Copy out every line of the material below word for word, in the same order.

------------------------

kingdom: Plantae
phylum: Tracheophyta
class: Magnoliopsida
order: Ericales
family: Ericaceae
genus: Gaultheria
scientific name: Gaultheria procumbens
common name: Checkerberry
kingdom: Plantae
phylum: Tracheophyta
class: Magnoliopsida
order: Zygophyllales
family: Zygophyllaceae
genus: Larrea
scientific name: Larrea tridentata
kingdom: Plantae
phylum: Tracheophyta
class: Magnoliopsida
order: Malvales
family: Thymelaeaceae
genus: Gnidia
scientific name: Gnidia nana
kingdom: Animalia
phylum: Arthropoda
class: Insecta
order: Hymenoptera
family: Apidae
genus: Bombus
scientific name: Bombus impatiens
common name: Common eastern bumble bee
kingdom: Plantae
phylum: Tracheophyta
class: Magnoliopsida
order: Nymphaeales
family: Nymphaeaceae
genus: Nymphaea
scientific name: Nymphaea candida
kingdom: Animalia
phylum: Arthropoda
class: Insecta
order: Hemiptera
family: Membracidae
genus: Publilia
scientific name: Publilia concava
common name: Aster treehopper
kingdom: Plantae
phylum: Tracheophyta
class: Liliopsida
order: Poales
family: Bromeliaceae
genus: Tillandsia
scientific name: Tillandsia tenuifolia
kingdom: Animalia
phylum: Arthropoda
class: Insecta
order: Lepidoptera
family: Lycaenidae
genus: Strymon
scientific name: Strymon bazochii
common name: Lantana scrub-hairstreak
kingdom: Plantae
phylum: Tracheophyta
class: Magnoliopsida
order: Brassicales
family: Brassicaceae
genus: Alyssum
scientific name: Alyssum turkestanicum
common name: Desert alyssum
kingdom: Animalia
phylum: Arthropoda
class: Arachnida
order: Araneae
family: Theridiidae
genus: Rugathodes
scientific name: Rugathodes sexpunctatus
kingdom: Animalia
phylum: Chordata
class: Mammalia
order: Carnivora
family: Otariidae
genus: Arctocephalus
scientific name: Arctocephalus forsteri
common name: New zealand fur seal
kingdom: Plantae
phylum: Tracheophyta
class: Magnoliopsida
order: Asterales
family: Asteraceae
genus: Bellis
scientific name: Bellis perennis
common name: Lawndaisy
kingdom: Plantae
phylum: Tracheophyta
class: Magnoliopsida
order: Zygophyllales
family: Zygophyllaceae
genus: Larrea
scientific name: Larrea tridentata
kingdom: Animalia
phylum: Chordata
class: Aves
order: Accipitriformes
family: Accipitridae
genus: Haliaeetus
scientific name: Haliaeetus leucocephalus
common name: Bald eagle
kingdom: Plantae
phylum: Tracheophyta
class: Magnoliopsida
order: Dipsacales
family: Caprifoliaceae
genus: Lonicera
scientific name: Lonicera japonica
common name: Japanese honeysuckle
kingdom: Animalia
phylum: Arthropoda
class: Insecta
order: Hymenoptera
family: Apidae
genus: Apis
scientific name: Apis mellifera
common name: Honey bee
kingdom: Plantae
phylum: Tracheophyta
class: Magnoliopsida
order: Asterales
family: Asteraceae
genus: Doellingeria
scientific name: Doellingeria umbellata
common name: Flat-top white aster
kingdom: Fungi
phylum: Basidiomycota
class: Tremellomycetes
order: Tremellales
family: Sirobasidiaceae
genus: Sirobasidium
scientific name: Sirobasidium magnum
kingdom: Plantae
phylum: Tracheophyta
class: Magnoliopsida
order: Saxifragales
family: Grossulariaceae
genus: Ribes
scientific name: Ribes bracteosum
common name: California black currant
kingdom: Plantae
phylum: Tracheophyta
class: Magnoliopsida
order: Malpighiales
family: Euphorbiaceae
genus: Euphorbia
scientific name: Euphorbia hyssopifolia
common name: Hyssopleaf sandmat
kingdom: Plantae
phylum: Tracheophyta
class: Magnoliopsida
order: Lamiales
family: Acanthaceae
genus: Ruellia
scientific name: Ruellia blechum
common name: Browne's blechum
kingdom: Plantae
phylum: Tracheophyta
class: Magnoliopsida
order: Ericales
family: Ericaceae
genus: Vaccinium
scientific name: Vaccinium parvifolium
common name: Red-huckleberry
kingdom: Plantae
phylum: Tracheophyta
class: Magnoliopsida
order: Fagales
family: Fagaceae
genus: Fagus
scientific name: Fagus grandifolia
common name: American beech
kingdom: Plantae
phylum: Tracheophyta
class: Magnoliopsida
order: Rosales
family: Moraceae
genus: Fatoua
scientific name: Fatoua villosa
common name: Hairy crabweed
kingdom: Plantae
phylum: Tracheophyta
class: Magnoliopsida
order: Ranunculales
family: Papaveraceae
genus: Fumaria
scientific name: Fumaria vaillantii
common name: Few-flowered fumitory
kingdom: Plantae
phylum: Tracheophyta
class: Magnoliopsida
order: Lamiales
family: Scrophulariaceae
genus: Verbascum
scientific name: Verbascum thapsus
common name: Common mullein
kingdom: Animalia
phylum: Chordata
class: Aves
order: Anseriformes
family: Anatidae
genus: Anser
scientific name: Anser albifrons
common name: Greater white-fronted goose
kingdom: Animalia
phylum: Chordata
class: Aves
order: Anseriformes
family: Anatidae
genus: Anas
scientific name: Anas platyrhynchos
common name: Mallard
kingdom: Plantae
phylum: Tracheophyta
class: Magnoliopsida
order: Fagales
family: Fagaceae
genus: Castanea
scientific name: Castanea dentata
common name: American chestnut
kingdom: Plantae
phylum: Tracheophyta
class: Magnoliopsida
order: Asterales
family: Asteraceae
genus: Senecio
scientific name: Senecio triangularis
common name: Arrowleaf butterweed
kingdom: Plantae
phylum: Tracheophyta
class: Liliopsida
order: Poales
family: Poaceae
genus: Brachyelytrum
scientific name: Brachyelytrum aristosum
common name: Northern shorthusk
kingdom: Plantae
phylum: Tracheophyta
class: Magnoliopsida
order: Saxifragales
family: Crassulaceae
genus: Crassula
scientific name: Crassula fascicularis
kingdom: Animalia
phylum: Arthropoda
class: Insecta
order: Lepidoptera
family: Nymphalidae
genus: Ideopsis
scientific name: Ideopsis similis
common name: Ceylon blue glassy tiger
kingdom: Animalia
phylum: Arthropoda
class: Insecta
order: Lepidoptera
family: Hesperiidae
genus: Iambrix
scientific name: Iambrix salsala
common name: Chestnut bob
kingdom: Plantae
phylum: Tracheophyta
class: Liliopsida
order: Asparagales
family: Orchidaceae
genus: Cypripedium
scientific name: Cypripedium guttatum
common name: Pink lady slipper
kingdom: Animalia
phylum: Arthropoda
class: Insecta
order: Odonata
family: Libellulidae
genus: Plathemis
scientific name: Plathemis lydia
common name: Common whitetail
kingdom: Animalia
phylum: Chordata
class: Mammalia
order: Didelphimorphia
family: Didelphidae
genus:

------------------------

_Answer_.
kingdom: Plantae
phylum: Tracheophyta
class: Magnoliopsida
order: Ericales
family: Ericaceae
genus: Gaultheria
scientific name: Gaultheria procumbens
common name: Checkerberry
kingdom: Plantae
phylum: Tracheophyta
class: Magnoliopsida
order: Zygophyllales
family: Zygophyllaceae
genus: Larrea
scientific name: Larrea tridentata
kingdom: Plantae
phylum: Tracheophyta
class: Magnoliopsida
order: Malvales
family: Thymelaeaceae
genus: Gnidia
scientific name: Gnidia nana
kingdom: Animalia
phylum: Arthropoda
class: Insecta
order: Hymenoptera
family: Apidae
genus: Bombus
scientific name: Bombus impatiens
common name: Common eastern bumble bee
kingdom: Plantae
phylum: Tracheophyta
class: Magnoliopsida
order: Nymphaeales
family: Nymphaeaceae
genus: Nymphaea
scientific name: Nymphaea candida
kingdom: Animalia
phylum: Arthropoda
class: Insecta
order: Hemiptera
family: Membracidae
genus: Publilia
scientific name: Publilia concava
common name: Aster treehopper
kingdom: Plantae
phylum: Tracheophyta
class: Liliopsida
order: Poales
family: Bromeliaceae
genus: Tillandsia
scientific name: Tillandsia tenuifolia
kingdom: Animalia
phylum: Arthropoda
class: Insecta
order: Lepidoptera
family: Lycaenidae
genus: Strymon
scientific name: Strymon bazochii
common name: Lantana scrub-hairstreak
kingdom: Plantae
phylum: Tracheophyta
class: Magnoliopsida
order: Brassicales
family: Brassicaceae
genus: Alyssum
scientific name: Alyssum turkestanicum
common name: Desert alyssum
kingdom: Animalia
phylum: Arthropoda
class: Arachnida
order: Araneae
family: Theridiidae
genus: Rugathodes
scientific name: Rugathodes sexpunctatus
kingdom: Animalia
phylum: Chordata
class: Mammalia
order: Carnivora
family: Otariidae
genus: Arctocephalus
scientific name: Arctocephalus forsteri
common name: New zealand fur seal
kingdom: Plantae
phylum: Tracheophyta
class: Magnoliopsida
order: Asterales
family: Asteraceae
genus: Bellis
scientific name: Bellis perennis
common name: Lawndaisy
kingdom: Plantae
phylum: Tracheophyta
class: Magnoliopsida
order: Zygophyllales
family: Zygophyllaceae
genus: Larrea
scientific name: Larrea tridentata
kingdom: Animalia
phylum: Chordata
class: Aves
order: Accipitriformes
family: Accipitridae
genus: Haliaeetus
scientific name: Haliaeetus leucocephalus
common name: Bald eagle
kingdom: Plantae
phylum: Tracheophyta
class: Magnoliopsida
order: Dipsacales
family: Caprifoliaceae
genus: Lonicera
scientific name: Lonicera japonica
common name: Japanese honeysuckle
kingdom: Animalia
phylum: Arthropoda
class: Insecta
order: Hymenoptera
family: Apidae
genus: Apis
scientific name: Apis mellifera
common name: Honey bee
kingdom: Plantae
phylum: Tracheophyta
class: Magnoliopsida
order: Asterales
family: Asteraceae
genus: Doellingeria
scientific name: Doellingeria umbellata
common name: Flat-top white aster
kingdom: Fungi
phylum: Basidiomycota
class: Tremellomycetes
order: Tremellales
family: Sirobasidiaceae
genus: Sirobasidium
scientific name: Sirobasidium magnum
kingdom: Plantae
phylum: Tracheophyta
class: Magnoliopsida
order: Saxifragales
family: Grossulariaceae
genus: Ribes
scientific name: Ribes bracteosum
common name: California black currant
kingdom: Plantae
phylum: Tracheophyta
class: Magnoliopsida
order: Malpighiales
family: Euphorbiaceae
genus: Euphorbia
scientific name: Euphorbia hyssopifolia
common name: Hyssopleaf sandmat
kingdom: Plantae
phylum: Tracheophyta
class: Magnoliopsida
order: Lamiales
family: Acanthaceae
genus: Ruellia
scientific name: Ruellia blechum
common name: Browne's blechum
kingdom: Plantae
phylum: Tracheophyta
class: Magnoliopsida
order: Ericales
family: Ericaceae
genus: Vaccinium
scientific name: Vaccinium parvifolium
common name: Red-huckleberry
kingdom: Plantae
phylum: Tracheophyta
class: Magnoliopsida
order: Fagales
family: Fagaceae
genus: Fagus
scientific name: Fagus grandifolia
common name: American beech
kingdom: Plantae
phylum: Tracheophyta
class: Magnoliopsida
order: Rosales
family: Moraceae
genus: Fatoua
scientific name: Fatoua villosa
common name: Hairy crabweed
kingdom: Plantae
phylum: Tracheophyta
class: Magnoliopsida
order: Ranunculales
family: Papaveraceae
genus: Fumaria
scientific name: Fumaria vaillantii
common name: Few-flowered fumitory
kingdom: Plantae
phylum: Tracheophyta
class: Magnoliopsida
order: Lamiales
family: Scrophulariaceae
genus: Verbascum
scientific name: Verbascum thapsus
common name: Common mullein
kingdom: Animalia
phylum: Chordata
class: Aves
order: Anseriformes
family: Anatidae
genus: Anser
scientific name: Anser albifrons
common name: Greater white-fronted goose
kingdom: Animalia
phylum: Chordata
class: Aves
order: Anseriformes
family: Anatidae
genus: Anas
scientific name: Anas platyrhynchos
common name: Mallard
kingdom: Plantae
phylum: Tracheophyta
class: Magnoliopsida
order: Fagales
family: Fagaceae
genus: Castanea
scientific name: Castanea dentata
common name: American chestnut
kingdom: Plantae
phylum: Tracheophyta
class: Magnoliopsida
order: Asterales
family: Asteraceae
genus: Senecio
scientific name: Senecio triangularis
common name: Arrowleaf butterweed
kingdom: Plantae
phylum: Tracheophyta
class: Liliopsida
order: Poales
family: Poaceae
genus: Brachyelytrum
scientific name: Brachyelytrum aristosum
common name: Northern shorthusk
kingdom: Plantae
phylum: Tracheophyta
class: Magnoliopsida
order: Saxifragales
family: Crassulaceae
genus: Crassula
scientific name: Crassula fascicularis
kingdom: Animalia
phylum: Arthropoda
class: Insecta
order: Lepidoptera
family: Nymphalidae
genus: Ideopsis
scientific name: Ideopsis similis
common name: Ceylon blue glassy tiger
kingdom: Animalia
phylum: Arthropoda
class: Insecta
order: Lepidoptera
family: Hesperiidae
genus: Iambrix
scientific name: Iambrix salsala
common name: Chestnut bob
kingdom: Plantae
phylum: Tracheophyta
class: Liliopsida
order: Asparagales
family: Orchidaceae
genus: Cypripedium
scientific name: Cypripedium guttatum
common name: Pink lady slipper
kingdom: Animalia
phylum: Arthropoda
class: Insecta
order: Odonata
family: Libellulidae
genus: Plathemis
scientific name: Plathemis lydia
common name: Common whitetail
kingdom: Animalia
phylum: Chordata
class: Mammalia
order: Didelphimorphia
family: Didelphidae
genus:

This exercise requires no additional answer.